Hey All, My name is Camille and I am coming to you from the beautiful Pacific Northwest.
I work in the substance abuse field and have been asked to demystify some common beliefs or misunderstandings about addiction and offer some resources to you on the subject. My goal is to assist you in finding compassion and understanding for those who suffer from addiction, and to learn appropriate ways to cope with addiction. Just to clarify, I am referring to all substance abuse addiction in this post, both legal and illegal drugs that are abused in order to get high (alcohol, tobacco, marijuana, prescription medications, inhalants, opiates, methamphetamine, benzodiazepines, food, sex, etc.)
The first myth I’d like to debunk is that addiction only happens to someone from a specific demographic description. Regardless of gender, race, creed, ethnicity, or lifestyle choice, anyone can suffer from addiction. Addiction can be attributed to a variety sources present in someone’s life. Such as genetics, mental illness, early use of drugs, social environment, and childhood trauma could all be contributing factors to a person becoming an addict. The point to understand here is that addiction is real, and nobody is immune.

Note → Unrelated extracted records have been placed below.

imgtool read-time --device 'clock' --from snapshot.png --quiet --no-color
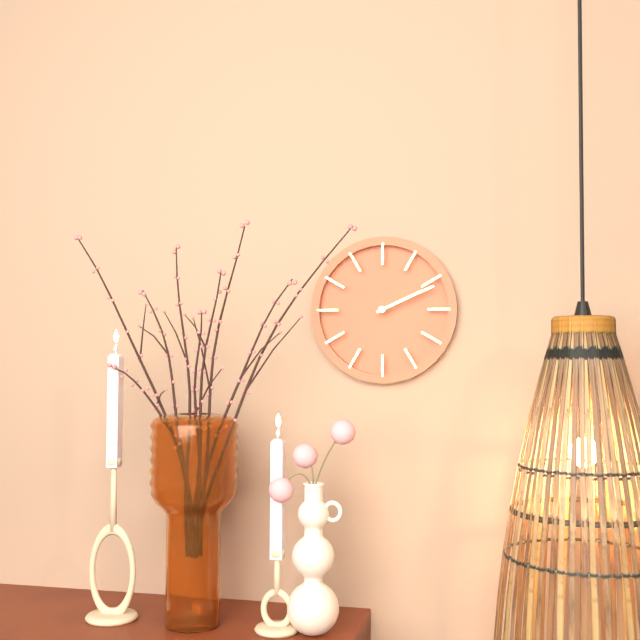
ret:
2:11
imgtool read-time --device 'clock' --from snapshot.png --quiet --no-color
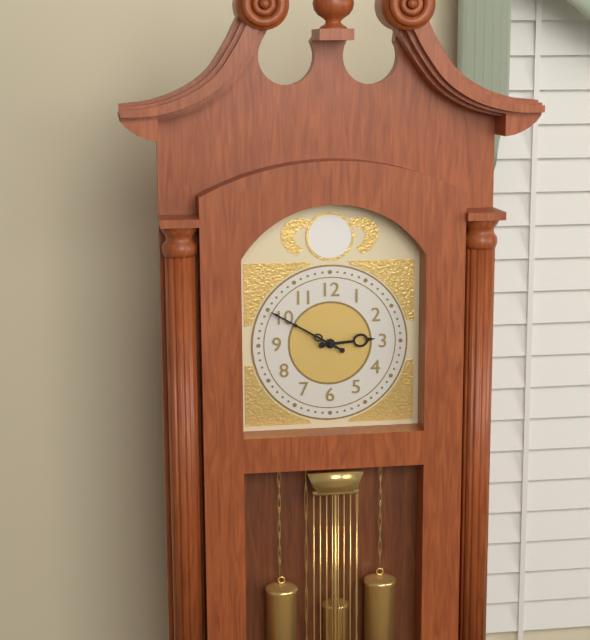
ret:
2:50
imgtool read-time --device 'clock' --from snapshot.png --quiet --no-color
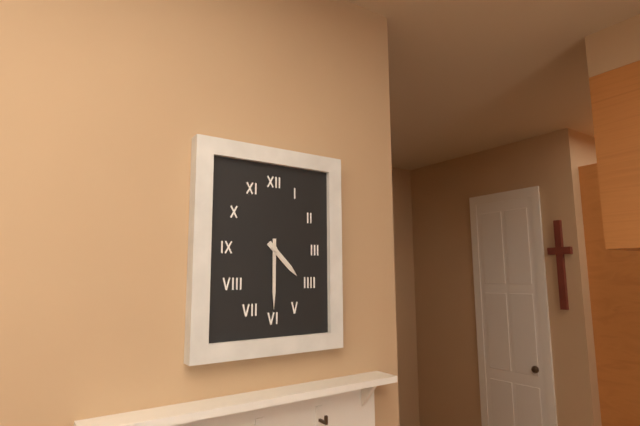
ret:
4:30
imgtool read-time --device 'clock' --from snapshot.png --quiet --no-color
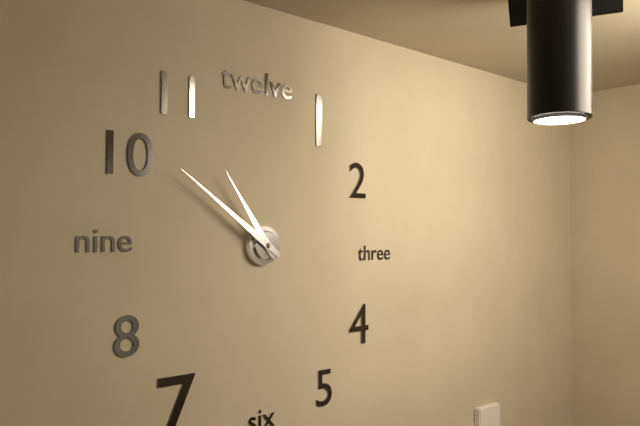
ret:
10:51
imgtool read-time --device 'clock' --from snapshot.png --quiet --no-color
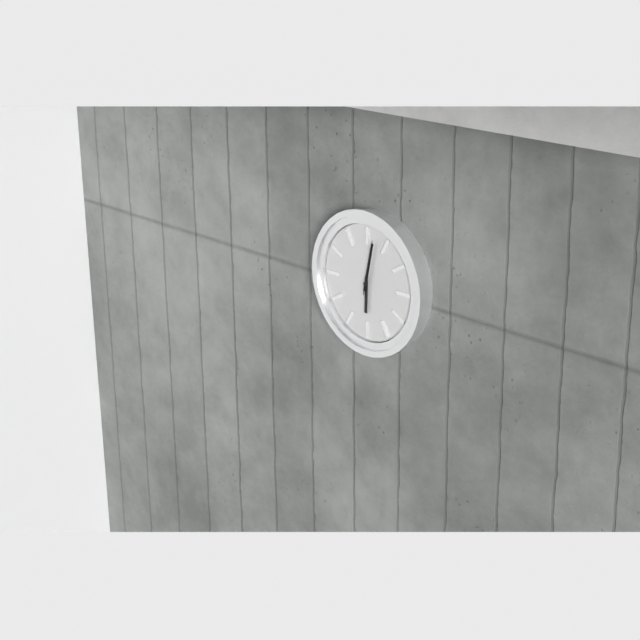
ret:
6:02:02
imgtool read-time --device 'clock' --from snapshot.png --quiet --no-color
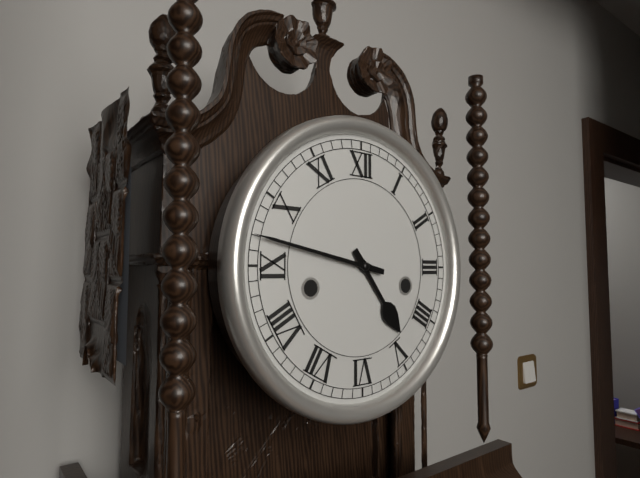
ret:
4:47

The second myth I’d like to expose here is that addiction is simply the lack of will by the abuser. This is absolutely false. Addiction is a brain disease, and there is research to prove it. This type of brain disease has to do with the stimulation of neurotransmitters in the brain, and the overwhelming craving of that stimulation. Once someone uses a substance, their brain chemistry is altered permanently. And depending on their drug of choice, they may become addicted after the first time they use. From that point forward, their brain is constantly demanding another hit of the stimulating substance. Everything associated with use of that substance (ie: environment, people, smells, emotional or biological triggers and other strong feelings) make cravings for the drug stronger. A person who is addicted to substances has to fight cravings all day long, especially if they are living in the environment where they previously used and abused substances.

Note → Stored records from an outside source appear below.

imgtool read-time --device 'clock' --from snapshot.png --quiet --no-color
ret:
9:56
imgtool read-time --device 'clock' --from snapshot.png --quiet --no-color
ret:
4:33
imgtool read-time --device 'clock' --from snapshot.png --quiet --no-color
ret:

Addiction is similar to other diseases such as heart disease. Both disrupt the normal healthy functioning of the underlying organ, have serious harmful consequences, are preventable, treatable, and if left untreated, can last a lifetime.*
This doesn’t mean that someone cannot recover from addiction. What it does mean is that it is not as simple as just quitting the drug. This is important to understand when you or someone you know is trying to recover from addiction. It is not easy, and relapse is possible. However, recovery is possible too, with a lot of hard work and support from others.
And perhaps in my next post we can discuss how to avoid addiction through preventative measures with the younger generations.

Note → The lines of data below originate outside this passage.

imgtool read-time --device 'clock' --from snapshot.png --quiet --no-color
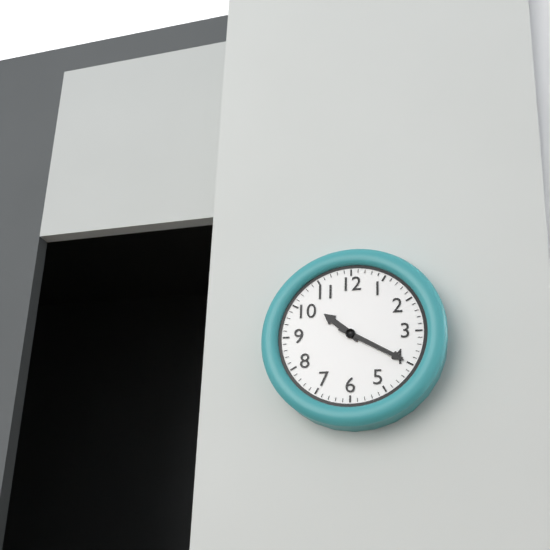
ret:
10:20
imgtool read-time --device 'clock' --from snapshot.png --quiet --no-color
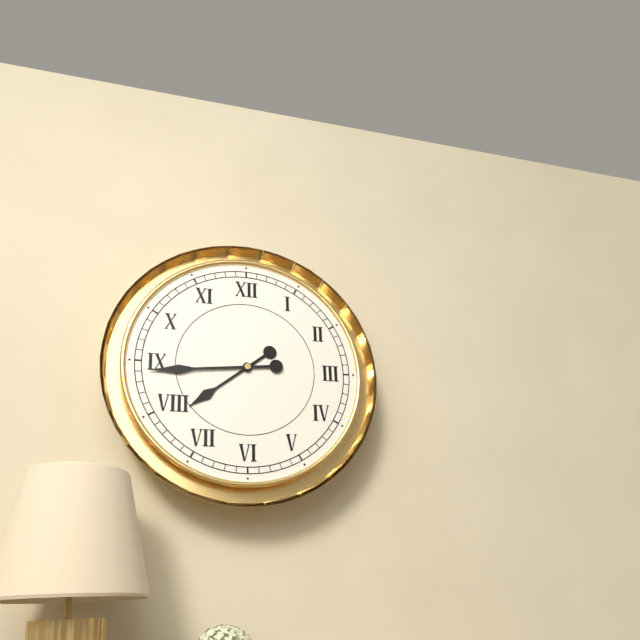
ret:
7:44
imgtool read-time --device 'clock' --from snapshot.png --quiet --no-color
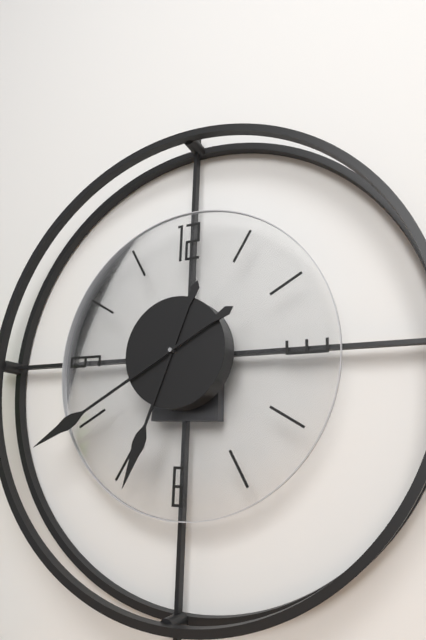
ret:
6:40
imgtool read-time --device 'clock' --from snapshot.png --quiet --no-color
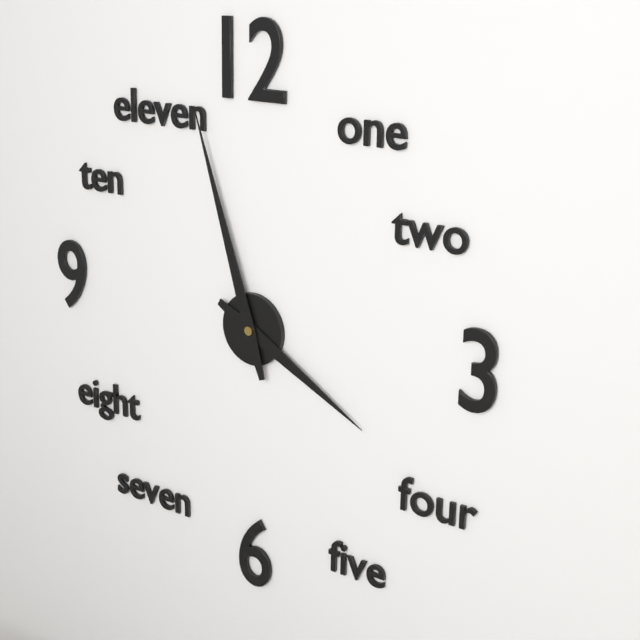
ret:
3:57
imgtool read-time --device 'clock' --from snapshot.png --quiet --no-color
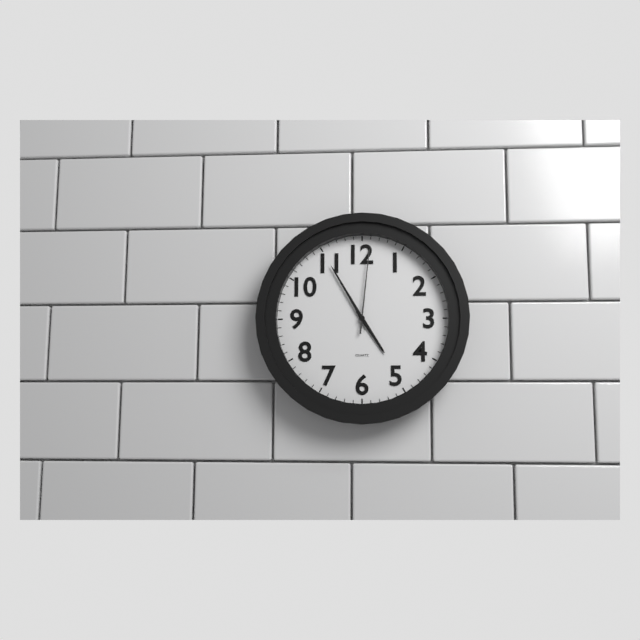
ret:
4:55:01
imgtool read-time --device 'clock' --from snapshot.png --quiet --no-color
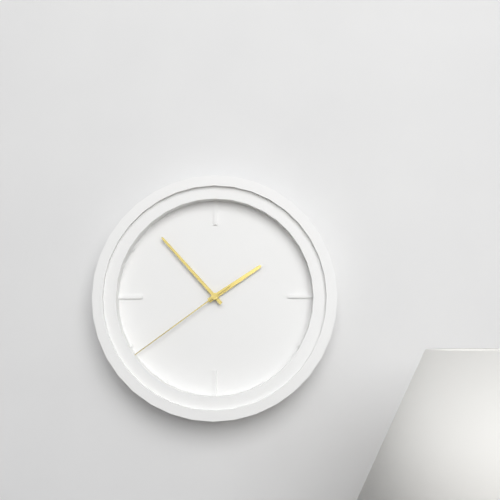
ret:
1:53:39
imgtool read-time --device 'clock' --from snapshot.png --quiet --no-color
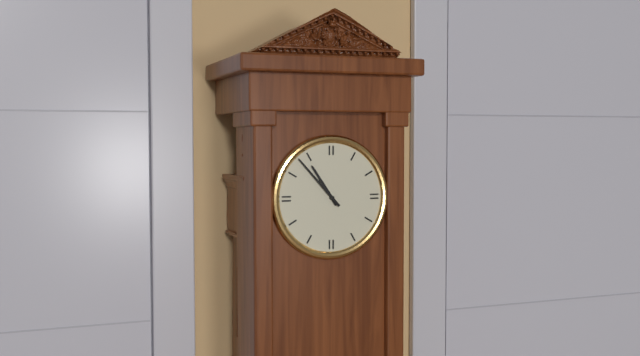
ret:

There are a ton of online resources for this subject. My suggestion is to visit the following sites and find what is useful for you. Many of these sites will send you free information, and you may also find resources in your local communities:
- Substance Abuse and Mental Health Services Administration (SAMHSA)
- Center for Disease Control and Prevention (CDC)
- National Clearinghouse for Alcohol and Drug Information
- The HBO Addiction Project provides realistic and useful information along with their documentary films.